August 12, 2009: "Winston's family has donated the film projection equipment for the screening of The Terminator and for future Malibu Film Society screenings, which include a fully restored Blu-ray print of 1948 Academy Award winner The Red Shoes; Woody Allen's Oscar-winner Annie Hall; last year's Waltz with Bashir, the Israeli animated documentary about the 1982 Lebanon War; and the 1919 silent film, Daddy-Long-Legs, starring Mary Pickford, which will feature a chamber orchestra conducted by Maria Newman."

==Educational activities==

Newman presents masterclasses, coaches student performances of her original compositions and others, and lectures at universities and various arts organizations nationwide.

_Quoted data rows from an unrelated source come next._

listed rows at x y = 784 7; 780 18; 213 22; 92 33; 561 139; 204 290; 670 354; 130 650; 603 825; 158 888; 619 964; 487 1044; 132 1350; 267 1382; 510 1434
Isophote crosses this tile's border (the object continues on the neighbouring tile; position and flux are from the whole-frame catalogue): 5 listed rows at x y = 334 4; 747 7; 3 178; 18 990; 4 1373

==Awards and recognition==

Newman has received recognition and commendations from the Annenberg Foundation, the United States Congress, the California State Senate, the California State Assembly, the County of Los Angeles, the City of Malibu, and The Malibu Times newspaper. She has been featured in spotlight articles by noted newspapers and magazines. Newman has also received a Malibu Music Award for "Classical Artist of the Year," a "Variety Composer Legend" Award, a "Debut Award" from the Los Angeles Young Musicians' Foundation, and recognition from the California Arts Commission. Her works are featured on both private and public radio, as well as on Turner Broadcasting.

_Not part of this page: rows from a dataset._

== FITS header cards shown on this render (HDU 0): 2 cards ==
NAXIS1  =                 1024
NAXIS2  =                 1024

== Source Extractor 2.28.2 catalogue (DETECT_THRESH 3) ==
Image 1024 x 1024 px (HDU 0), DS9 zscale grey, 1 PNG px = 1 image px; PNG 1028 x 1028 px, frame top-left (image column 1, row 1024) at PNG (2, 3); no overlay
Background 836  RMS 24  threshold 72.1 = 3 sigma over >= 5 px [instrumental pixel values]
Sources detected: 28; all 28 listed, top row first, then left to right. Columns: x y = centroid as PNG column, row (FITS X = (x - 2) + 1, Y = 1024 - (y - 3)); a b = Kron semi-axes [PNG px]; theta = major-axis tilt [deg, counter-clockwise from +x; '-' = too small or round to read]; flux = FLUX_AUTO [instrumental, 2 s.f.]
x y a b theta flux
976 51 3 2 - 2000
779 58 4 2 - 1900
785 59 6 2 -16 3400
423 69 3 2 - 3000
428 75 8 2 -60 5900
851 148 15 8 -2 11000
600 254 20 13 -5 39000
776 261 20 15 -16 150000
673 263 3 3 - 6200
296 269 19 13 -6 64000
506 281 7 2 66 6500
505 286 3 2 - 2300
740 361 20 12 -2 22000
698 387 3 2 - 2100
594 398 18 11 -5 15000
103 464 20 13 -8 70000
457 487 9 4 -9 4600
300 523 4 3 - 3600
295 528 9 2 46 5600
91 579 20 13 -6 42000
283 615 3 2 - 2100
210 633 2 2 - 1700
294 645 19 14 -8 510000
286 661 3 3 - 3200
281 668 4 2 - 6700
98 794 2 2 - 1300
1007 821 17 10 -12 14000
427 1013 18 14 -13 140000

- "Composer Legend of the Year" Variety Magazine, 1997
- Mary Pickford Foundation Grants, 1997, 1999, 2000, 2008, 2011
- California Arts Council Composer Fellowship, 2002
- "Classical Artist of the Year" Malibu Music Awards, 2008
- The Malibu Times 2008 Citizens of the Year Dolphin Awards
- Recognition and Commendation from the United States Congress, 2009
- Recognition and Commendation from the California State Senate, 2009
- Recognition and Commendation from the California State Assembly, 2009
- Recognition and Commendation from the City of Malibu, 2009
- City of Malibu Commission, Recognition and Commendation, 2010
- Omaha Institute Residency Composition Fellowship and Commission, 2011
- Annenberg Foundation Composition and Performance Fellowship, 2011
- Mary Pickford Foundation Composition Fellowship, 2011 and 2012

==Recordings==

Newman's works have been performed and recorded by cellist Andrew Shulman, violist Paul Coletti, double bassist Nico Abondolo, artist Randy Newman, flutist Hal Ott, and pianists Wendy Prober, Delores Stevens, Peter Longworth, and Bryan Pezzone. They have also been performed by the Kairos String Quartet and the Malibu String Quartet.

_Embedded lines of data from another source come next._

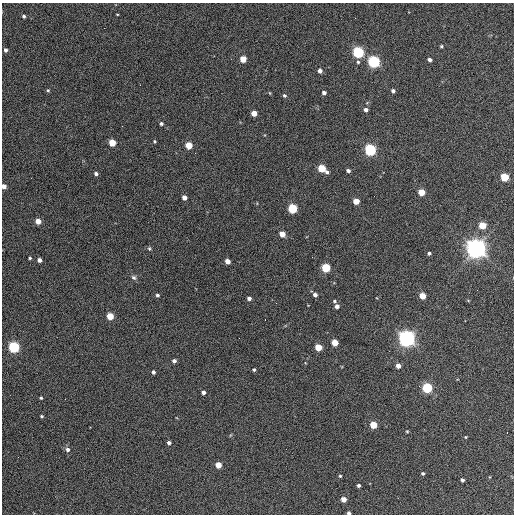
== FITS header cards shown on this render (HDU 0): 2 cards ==
NAXIS1  =                  512 / Axis length
NAXIS2  =                  512 / Axis length

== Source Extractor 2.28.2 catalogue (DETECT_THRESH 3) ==
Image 512 x 512 px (HDU 0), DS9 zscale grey, 1 PNG px = 1 image px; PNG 516 x 516 px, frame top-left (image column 1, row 512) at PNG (2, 3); no overlay
Background 343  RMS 20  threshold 60.9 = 3 sigma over >= 5 px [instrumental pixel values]
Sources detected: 81; all 81 listed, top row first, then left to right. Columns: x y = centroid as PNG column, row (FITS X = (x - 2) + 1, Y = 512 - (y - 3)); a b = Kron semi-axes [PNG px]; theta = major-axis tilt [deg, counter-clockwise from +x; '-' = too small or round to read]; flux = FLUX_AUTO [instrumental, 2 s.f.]
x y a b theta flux
117 14 3 2 - 1.1e+03
24 16 3 3 - 2.8e+03
441 46 4 4 - 1.8e+03
5 50 4 4 - 3.7e+03
358 52 5 5 - 2.6e+05
243 59 4 4 - 2.8e+04
430 60 4 3 - 4.8e+03
358 62 4 4 - 2.2e+03
374 62 5 5 - 3.3e+05
320 71 4 4 - 6.9e+03
48 90 4 4 - 1.6e+03
393 91 4 3 - 3.8e+03
270 93 5 3 - 1.1e+03
324 93 4 3 - 5.0e+03
284 95 4 4 - 2.4e+03
366 110 4 4 - 4.8e+03
254 113 4 4 - 1.8e+04
161 123 4 4 - 3.0e+03
154 141 3 3 - 1.7e+03
112 143 5 4 - 4.1e+04
189 145 5 4 - 3.5e+04
370 150 5 5 - 3.0e+05
322 168 5 4 - 5.7e+04
348 171 4 3 - 4.0e+03
327 172 5 4 - 3.3e+03
96 174 4 4 - 4.1e+03
505 177 5 4 - 6.8e+04
4 186 4 4 - 1.0e+04
421 192 5 4 - 3.3e+04
184 197 4 4 - 8.9e+03
356 201 4 4 - 2.5e+04
292 209 5 5 - 1.1e+05
38 221 4 4 - 1.9e+04
482 225 5 4 - 4.3e+04
282 234 5 4 - 2.1e+04
149 248 6 5 - 2.0e+03
476 249 7 6 - 1.4e+06
429 253 4 3 - 3.2e+03
312 257 2 2 - 7.4e+02
30 258 3 3 - 1.8e+03
39 260 4 4 - 6.1e+03
227 261 4 4 - 1.4e+04
326 268 5 5 - 1.1e+05
134 277 7 6 - 3.3e+03
157 295 4 4 - 3.1e+03
315 295 4 4 - 4.6e+03
422 296 5 4 - 2.9e+04
249 298 4 4 - 5.7e+03
468 300 5 3 - 1.1e+03
334 301 5 4 - 1.9e+03
276 303 2 2 - 8.3e+02
337 306 4 4 - 5.9e+03
110 316 4 4 - 4.1e+04
265 319 2 2 - 9.3e+02
406 338 6 6 - 9.2e+05
335 343 4 4 - 3.0e+04
14 347 5 5 - 2.5e+05
318 347 5 4 - 3.8e+04
174 361 4 4 - 5.5e+03
398 366 4 4 - 1.0e+04
254 370 4 3 - 2.0e+03
153 372 4 3 - 4.2e+03
427 388 5 5 - 1.8e+05
204 392 4 4 - 5.2e+03
41 398 3 3 - 1.8e+03
65 399 2 2 - 5.6e+02
42 416 3 3 - 1.7e+03
373 425 5 4 - 4.6e+04
407 431 3 3 - 1.4e+03
507 433 3 2 - 1.5e+03
466 437 3 3 - 1.3e+03
169 443 4 4 - 4.1e+03
67 449 5 5 - 4.6e+03
218 465 4 4 - 2.6e+04
423 473 4 3 - 2.3e+03
340 476 3 3 - 1.7e+03
490 477 4 3 - 8.9e+02
462 480 4 3 - 3.5e+03
359 485 3 3 - 3.2e+03
344 499 4 4 - 1.4e+04
349 513 4 3 - 4.2e+03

A list of her recorded works on the Montgomery Arts House Masterworks Recording label is as follows:
- Requiem for the Innocents
- The Art of the Chamber Orchestra, Books, I, II, & III
- Music for String Quartet, Book I
- Music for Cello, Book I
- Malibu Chamber Players – Pennipotenti
- Spooky Sonorities
- Dynamic Duos & Obscure Fantasy Heroes, Book I
- A Scented Garden of Music – Melodies of the South, Book I
- Music for Piano, Book I
- A Holiday Festival of Music & Light – Myth, Mystery & Mysticism
- Music for Violin, Book I

Recorded clips of Newman's work and selected public performances are available on YouTube.